Moisture-Induced Bias Drift in a Fiber-Optic Gyroscope

In a recent publication we reported a theoretical analysis and experimental validation of the strain induced by moisture along the fiber of the sensing coil in a fiber-optic gyroscope (FOG). This strain induces a slow nonreciprocal phase shift in the coil, which results in an undesirable drift in the FOG output. This model accounted for the mechanical effect of the fiber-coating expansion under moisture, as well as the slow diffusion of this moisture from the environment into the coil. In this new study, we extend this earlier work and present a comprehensive model of the drift generated in the FOG output by this moisture-induced strain. Measurements were also performed on a gyro-triad utilizing three compact sensing coils potted in epoxy and unprotected from moisture (unlike under normal operation, where they would be protected by suitable packaging).
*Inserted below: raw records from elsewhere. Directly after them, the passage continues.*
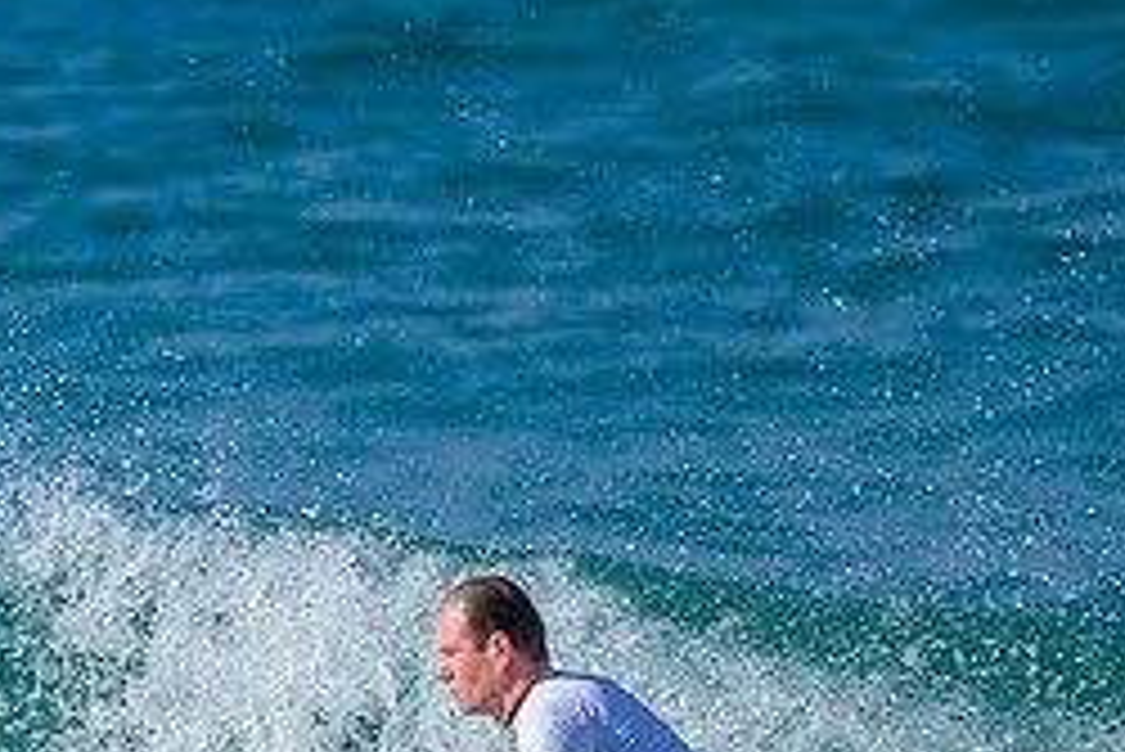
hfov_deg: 0.8
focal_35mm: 2553
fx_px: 79824
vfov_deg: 0.5
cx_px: 274
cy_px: 528
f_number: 6.3
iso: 320
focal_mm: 800
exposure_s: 1/2000
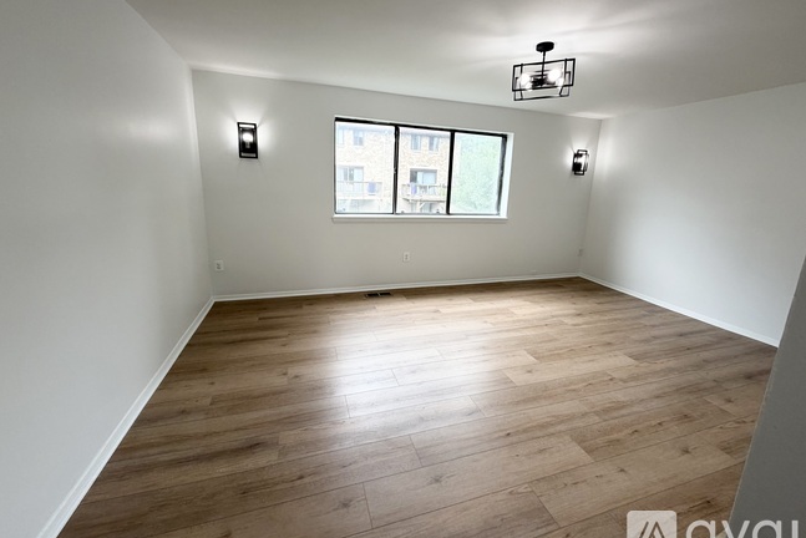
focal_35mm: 15
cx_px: 413
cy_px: 249
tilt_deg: -11.4
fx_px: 336
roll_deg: -2.3
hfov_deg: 100.3
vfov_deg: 77.3
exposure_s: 1/121
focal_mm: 2.22
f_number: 2.2
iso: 125
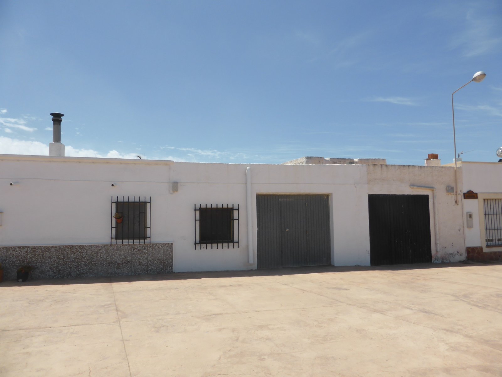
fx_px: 363
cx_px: 251
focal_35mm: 25
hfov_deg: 69.4
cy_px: 188
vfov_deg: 54.9
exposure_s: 1/1600
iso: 100
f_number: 3.5
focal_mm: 4.3
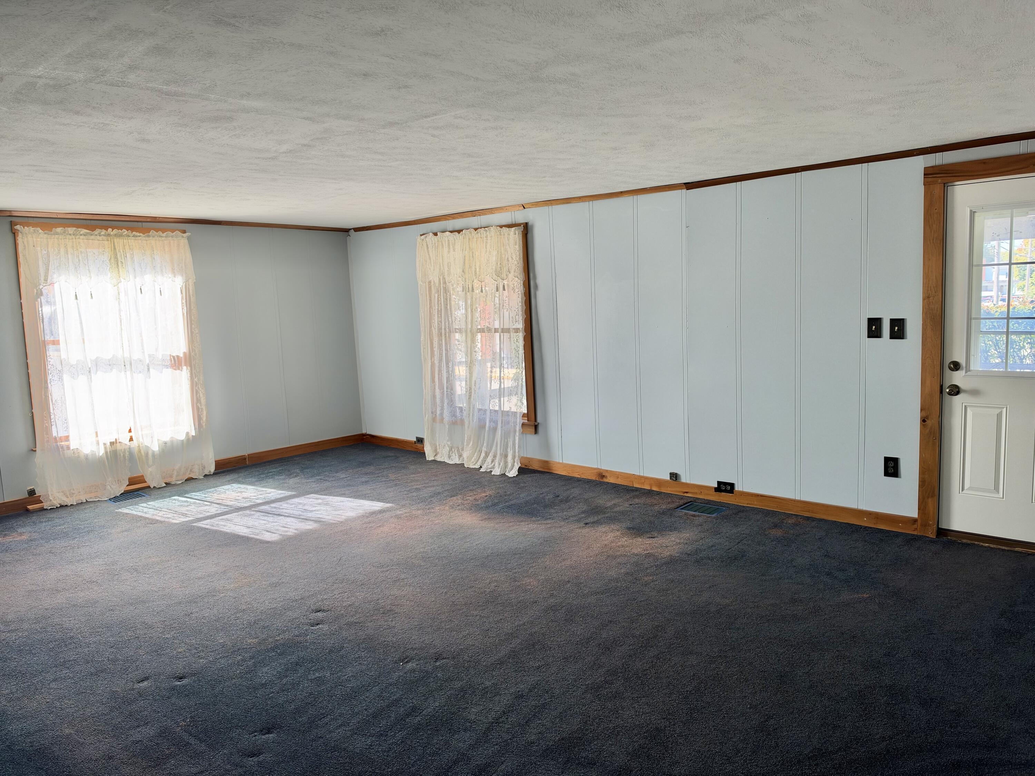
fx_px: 718
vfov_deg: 56.8
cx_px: 518
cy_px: 388
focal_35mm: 24
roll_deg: +2.5
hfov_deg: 71.6
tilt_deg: -6.4
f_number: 1.8
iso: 100
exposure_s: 1/121
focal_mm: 6.93
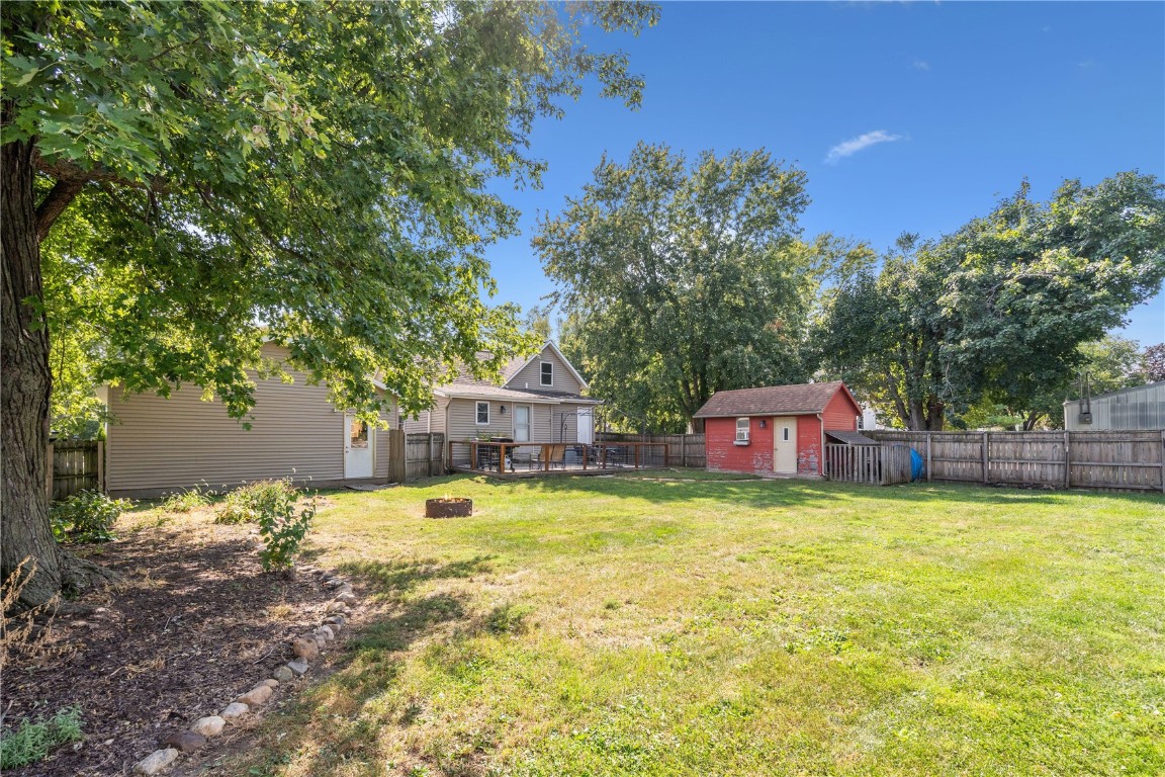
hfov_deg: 96.7
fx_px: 518
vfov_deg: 73.7
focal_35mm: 16
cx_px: 582
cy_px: 388
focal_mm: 16
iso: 400
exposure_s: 1/640
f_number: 9
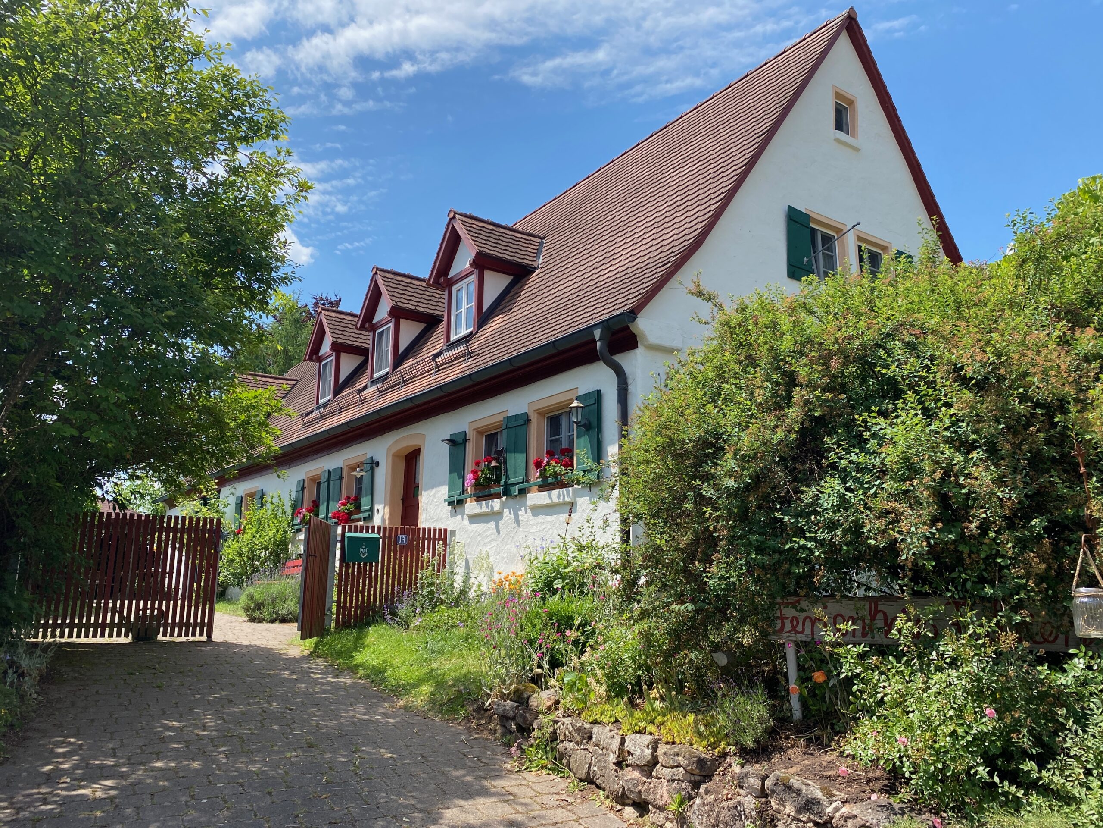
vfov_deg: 53.1
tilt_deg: +11.4
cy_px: 414
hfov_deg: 67.3
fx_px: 828
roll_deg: -0.4
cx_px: 552
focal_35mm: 26
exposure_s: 1/1866
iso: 32
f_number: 1.8
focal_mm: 4.25
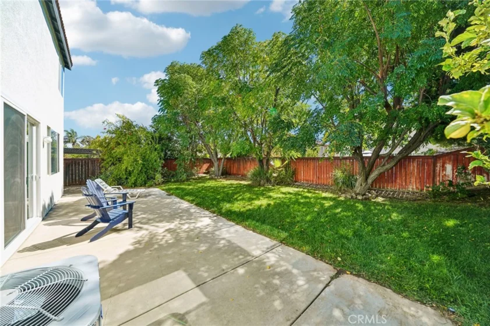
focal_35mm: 12
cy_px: 163
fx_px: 163
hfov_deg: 112.6
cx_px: 245
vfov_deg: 90.0
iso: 100
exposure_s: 1/80
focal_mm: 12
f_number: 8
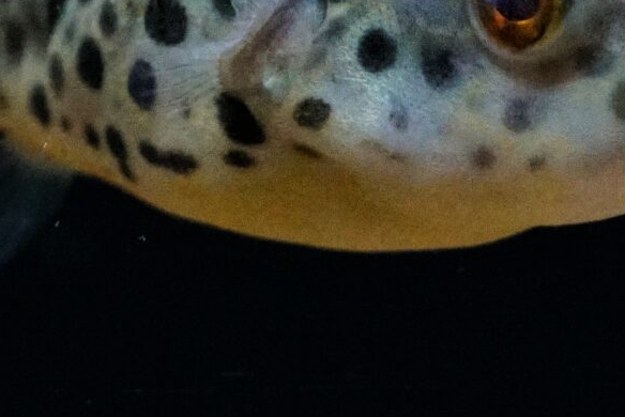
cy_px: 26
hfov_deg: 2.6
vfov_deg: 1.7
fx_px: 13812
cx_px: 345
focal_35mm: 795
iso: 10000
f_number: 5.6
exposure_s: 1/350
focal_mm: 121
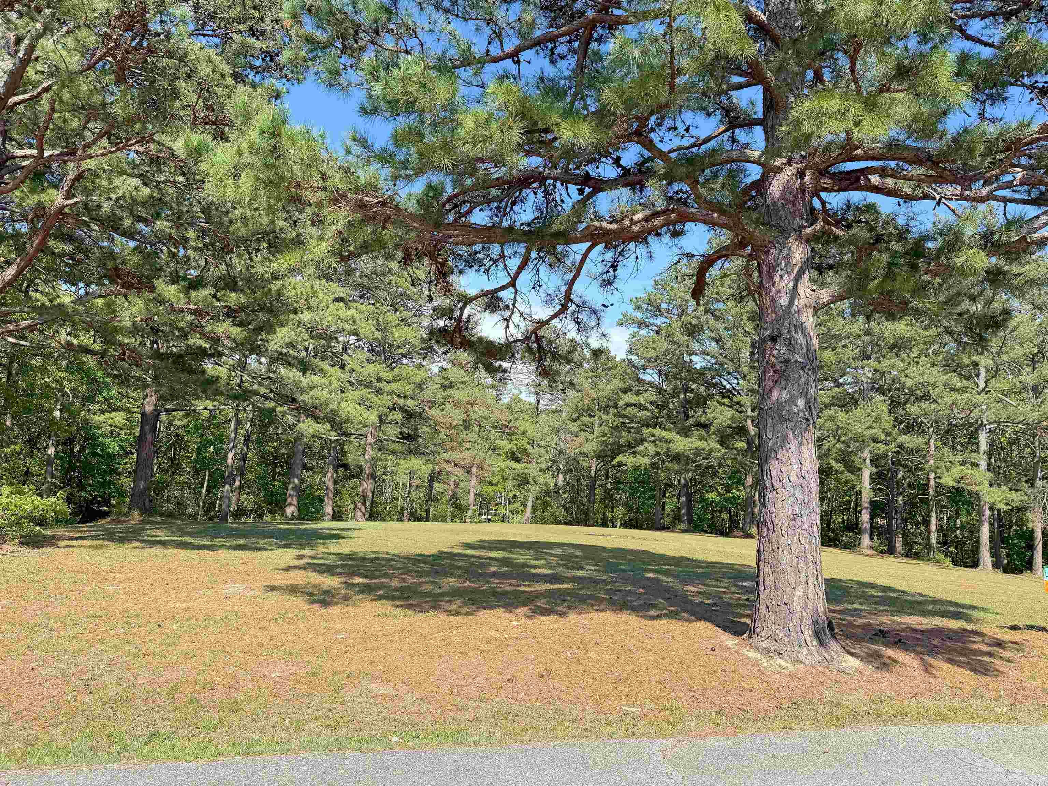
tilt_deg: +6.9
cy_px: 393
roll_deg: -4.1
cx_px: 524
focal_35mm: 24
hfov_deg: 71.6
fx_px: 727
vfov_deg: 56.8
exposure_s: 1/2299
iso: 80
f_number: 1.78
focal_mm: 6.76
Under normal operating conditions (dry coils and constant temperature), each gyro had a bias drift of ∼4 mdeg/h at an integration time of 17-22 h. The coils were subjected to a relative humidity that was swept linearly from 25% to 80% and back to 25% over a period of ∼4 hours, four times in a row. These moisture ramps produced a measured peak-to-peak bias drift of 0.35 deg/h, in excellent agreement with the model prediction. This result implies that to reduce this drift contribution to the normal value, the moisture variations must be kept below about ±0.3%. It is clear that the effect of humidity cannot be underestimated, and that gyro coils require protection from humidity.